§ **EXERCISE AIM**:
Produce an exact copy of all the data below, dropping every image.

§ **SUPPLIED INFORMATION**:
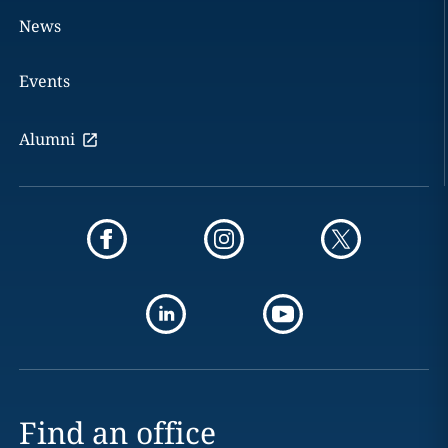
News
Events
Alumni
Find an office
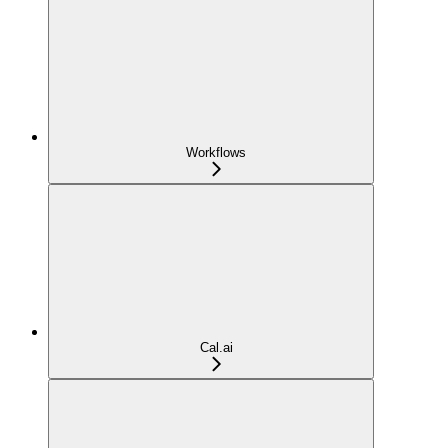
Workflows
Cal.ai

§ **RESULT OF THIS EXERCISE**:
News
Events
Alumni
Find an office
Workflows
Cal.ai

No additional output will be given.